X.509 is used in TLS and other encryption technologies, to authenticate a communication circuit's counterpart.

It's the standard that defines the infrastructure of certification authorities that browsers trust.

Read about it at Wikipedia:X.509.

X.509 as deployed in worldwide practice has several flaws, like for example how all web browsers in the world trust far too many not trustworthy certification authorities and sub-authorities.

Read more about the problems and about certificate pinning as a solution. Read about the Certificate Patrol and things like Communism.

Black sheep among certification authorities

Jamey Heary writes

At Black Hat ‘08 there was a great demonstration of how valid “internal testing only” FQDN certificates for URLs that you don’t control can be obtained by anyone asking. The one obtained by the researcher at Black Hat was for MSFT’s https://login.live.com site, he didn’t disclose the CA that issued it to him but it was one that was trusted in IE by default. Having these completely valid certificates allows a MITM attack to be staged without generating a browser security warning saying the certificate has issues.

and Abusing SSLVPNs (Michael Zusman)

Michael started his talk by detailing how he was able to purchase a certificate from a major CA with a FQDN of an existing fortune 500 company’s website!

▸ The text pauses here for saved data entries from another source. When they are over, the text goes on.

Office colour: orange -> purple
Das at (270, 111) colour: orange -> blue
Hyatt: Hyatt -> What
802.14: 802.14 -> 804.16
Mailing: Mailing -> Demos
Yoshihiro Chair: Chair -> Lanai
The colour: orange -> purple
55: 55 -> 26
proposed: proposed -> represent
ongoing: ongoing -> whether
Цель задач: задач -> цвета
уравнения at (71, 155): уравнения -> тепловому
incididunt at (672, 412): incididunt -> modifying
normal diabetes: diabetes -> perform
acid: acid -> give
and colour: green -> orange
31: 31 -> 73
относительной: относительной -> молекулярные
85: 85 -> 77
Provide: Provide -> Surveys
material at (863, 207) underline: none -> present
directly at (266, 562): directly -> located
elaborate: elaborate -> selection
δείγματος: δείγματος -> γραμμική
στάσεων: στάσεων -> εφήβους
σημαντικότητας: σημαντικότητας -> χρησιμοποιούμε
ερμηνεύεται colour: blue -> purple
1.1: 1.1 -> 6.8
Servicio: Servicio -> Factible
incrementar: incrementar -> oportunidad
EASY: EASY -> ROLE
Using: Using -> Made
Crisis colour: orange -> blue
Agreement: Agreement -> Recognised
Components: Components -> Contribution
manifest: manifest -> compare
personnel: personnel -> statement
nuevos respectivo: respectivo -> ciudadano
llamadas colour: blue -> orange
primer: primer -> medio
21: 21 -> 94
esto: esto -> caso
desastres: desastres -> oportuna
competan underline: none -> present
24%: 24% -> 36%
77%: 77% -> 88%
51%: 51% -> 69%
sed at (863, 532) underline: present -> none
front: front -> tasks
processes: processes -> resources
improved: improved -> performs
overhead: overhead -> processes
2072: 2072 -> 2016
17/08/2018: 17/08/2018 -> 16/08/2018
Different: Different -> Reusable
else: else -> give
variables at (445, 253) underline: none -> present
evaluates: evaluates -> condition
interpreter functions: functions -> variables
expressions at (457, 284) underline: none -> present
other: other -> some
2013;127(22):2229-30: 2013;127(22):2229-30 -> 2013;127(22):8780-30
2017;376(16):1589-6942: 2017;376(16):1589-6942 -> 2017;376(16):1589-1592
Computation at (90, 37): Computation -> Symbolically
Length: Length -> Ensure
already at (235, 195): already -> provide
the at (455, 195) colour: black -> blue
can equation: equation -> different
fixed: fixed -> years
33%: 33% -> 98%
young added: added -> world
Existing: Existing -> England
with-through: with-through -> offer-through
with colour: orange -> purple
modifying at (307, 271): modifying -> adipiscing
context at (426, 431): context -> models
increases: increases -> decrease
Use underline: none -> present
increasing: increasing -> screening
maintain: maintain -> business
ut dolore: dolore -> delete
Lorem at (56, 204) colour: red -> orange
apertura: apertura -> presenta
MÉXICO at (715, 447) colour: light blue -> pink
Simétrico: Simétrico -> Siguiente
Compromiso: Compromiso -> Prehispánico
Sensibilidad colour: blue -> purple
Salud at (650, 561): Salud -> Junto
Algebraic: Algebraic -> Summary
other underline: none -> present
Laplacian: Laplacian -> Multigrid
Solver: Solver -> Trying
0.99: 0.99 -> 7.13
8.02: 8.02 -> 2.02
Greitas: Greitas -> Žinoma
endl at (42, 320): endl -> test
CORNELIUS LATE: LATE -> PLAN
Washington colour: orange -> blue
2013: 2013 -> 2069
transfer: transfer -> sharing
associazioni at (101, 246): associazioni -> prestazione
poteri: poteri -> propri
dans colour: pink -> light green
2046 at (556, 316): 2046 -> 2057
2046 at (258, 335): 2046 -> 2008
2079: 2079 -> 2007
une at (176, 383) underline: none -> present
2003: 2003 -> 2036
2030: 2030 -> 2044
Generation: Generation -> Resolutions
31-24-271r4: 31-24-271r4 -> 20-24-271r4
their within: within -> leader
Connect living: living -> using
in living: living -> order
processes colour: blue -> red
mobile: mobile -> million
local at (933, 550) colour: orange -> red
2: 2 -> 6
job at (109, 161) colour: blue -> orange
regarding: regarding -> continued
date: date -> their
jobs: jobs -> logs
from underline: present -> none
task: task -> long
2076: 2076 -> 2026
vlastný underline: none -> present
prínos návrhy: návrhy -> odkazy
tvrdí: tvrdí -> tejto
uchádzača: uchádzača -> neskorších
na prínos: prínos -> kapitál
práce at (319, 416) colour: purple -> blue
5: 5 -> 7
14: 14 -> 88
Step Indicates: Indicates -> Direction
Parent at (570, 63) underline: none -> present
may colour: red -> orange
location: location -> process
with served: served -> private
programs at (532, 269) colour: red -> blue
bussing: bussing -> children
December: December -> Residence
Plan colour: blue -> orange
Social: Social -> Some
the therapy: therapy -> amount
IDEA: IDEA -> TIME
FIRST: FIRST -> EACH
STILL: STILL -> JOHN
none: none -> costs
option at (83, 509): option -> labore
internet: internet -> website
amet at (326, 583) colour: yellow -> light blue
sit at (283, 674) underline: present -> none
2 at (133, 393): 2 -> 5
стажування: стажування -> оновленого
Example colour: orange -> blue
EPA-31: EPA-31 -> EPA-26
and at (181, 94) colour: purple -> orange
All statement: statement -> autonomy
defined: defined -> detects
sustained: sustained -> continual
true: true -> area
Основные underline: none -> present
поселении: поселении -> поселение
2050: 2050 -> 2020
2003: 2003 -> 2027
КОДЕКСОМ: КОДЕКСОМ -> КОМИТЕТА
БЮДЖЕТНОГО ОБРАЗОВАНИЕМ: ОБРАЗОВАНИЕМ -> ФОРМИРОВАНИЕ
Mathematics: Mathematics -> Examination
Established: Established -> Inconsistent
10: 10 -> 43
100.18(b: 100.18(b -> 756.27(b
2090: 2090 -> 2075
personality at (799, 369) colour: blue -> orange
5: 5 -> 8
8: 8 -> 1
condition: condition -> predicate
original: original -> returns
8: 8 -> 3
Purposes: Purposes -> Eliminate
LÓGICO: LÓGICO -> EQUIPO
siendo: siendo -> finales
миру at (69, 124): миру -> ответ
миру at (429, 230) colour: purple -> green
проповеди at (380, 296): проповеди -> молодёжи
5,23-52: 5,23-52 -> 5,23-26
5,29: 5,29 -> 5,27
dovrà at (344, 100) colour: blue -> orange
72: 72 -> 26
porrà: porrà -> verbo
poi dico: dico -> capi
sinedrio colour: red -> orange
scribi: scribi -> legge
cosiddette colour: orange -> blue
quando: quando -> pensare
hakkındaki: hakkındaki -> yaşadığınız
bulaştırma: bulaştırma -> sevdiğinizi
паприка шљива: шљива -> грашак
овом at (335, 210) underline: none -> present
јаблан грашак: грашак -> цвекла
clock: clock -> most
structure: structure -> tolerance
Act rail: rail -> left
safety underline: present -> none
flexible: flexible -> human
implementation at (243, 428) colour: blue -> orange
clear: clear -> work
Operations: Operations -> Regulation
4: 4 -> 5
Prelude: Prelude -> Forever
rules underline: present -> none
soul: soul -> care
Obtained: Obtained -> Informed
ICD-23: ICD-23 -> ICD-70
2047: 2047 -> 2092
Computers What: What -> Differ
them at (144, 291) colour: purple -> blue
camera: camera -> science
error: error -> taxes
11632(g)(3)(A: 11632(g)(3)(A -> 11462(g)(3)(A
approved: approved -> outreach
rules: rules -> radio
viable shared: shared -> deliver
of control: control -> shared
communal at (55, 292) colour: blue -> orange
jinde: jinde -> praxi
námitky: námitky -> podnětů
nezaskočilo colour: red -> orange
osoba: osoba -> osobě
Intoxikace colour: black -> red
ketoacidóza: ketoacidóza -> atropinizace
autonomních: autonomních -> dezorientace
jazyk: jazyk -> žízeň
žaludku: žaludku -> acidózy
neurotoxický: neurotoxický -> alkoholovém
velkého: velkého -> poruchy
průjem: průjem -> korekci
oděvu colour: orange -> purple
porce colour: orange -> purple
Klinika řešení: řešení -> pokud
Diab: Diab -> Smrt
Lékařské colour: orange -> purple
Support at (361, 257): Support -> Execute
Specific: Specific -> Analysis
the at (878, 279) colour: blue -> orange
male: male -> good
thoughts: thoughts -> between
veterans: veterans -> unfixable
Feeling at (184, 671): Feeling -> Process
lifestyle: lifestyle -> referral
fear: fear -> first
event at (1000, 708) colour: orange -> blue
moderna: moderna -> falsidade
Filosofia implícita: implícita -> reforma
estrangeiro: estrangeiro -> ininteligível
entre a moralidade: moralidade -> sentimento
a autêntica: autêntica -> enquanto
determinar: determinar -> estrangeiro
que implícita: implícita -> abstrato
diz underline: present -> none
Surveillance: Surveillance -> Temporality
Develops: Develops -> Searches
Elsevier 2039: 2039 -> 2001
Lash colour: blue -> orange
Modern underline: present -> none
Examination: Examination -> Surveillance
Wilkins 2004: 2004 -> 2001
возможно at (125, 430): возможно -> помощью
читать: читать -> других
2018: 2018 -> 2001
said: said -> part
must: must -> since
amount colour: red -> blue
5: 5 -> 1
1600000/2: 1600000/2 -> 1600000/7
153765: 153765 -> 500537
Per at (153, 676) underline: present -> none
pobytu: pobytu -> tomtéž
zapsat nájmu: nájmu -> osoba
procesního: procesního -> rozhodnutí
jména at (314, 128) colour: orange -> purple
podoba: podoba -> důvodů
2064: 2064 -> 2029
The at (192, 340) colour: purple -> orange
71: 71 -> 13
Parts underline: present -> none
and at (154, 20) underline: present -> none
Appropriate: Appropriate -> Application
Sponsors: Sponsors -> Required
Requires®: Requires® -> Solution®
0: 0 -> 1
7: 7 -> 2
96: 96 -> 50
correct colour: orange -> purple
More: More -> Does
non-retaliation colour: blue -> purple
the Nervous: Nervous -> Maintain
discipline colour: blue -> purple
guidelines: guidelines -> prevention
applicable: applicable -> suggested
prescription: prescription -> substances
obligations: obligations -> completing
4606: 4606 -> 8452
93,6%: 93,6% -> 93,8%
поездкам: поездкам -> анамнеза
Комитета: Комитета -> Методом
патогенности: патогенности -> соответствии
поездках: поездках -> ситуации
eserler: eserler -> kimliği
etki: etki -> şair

How you ask is this possible, well when filling out the request form he simply checked the box that stated that the certificate was not going to be used on the internet and was for internal testing only. Luckily, Michael also stated that most CA’s rejected his requests. But it only takes one CA to spoil the party. What does this mean to you, well picture this:

A user has their DNS cache poisoned on their client so that the website (that correlates to the new shiny cert you have) points to a HTTP proxy. During the live demo the proxy used was TSeep Proxy. Now the attacker is in the middle. User goes to the website in question, is proxied through TSeep who hands the user the shiny new cert you have. The user's browser looks at the cert and because the FQDN and other fields are perfect and the CA is trusted it never pops up anything, proudly presents the lock icon on the bottom of the page, and is fat, dumb, and happy. So now the MITM proxy forwards all the requests to the real website and back again to the user. Walla!!! The attacker sees everything the user sends or receives from the real website in the clear and neither the client nor the real server have any idea. Scary!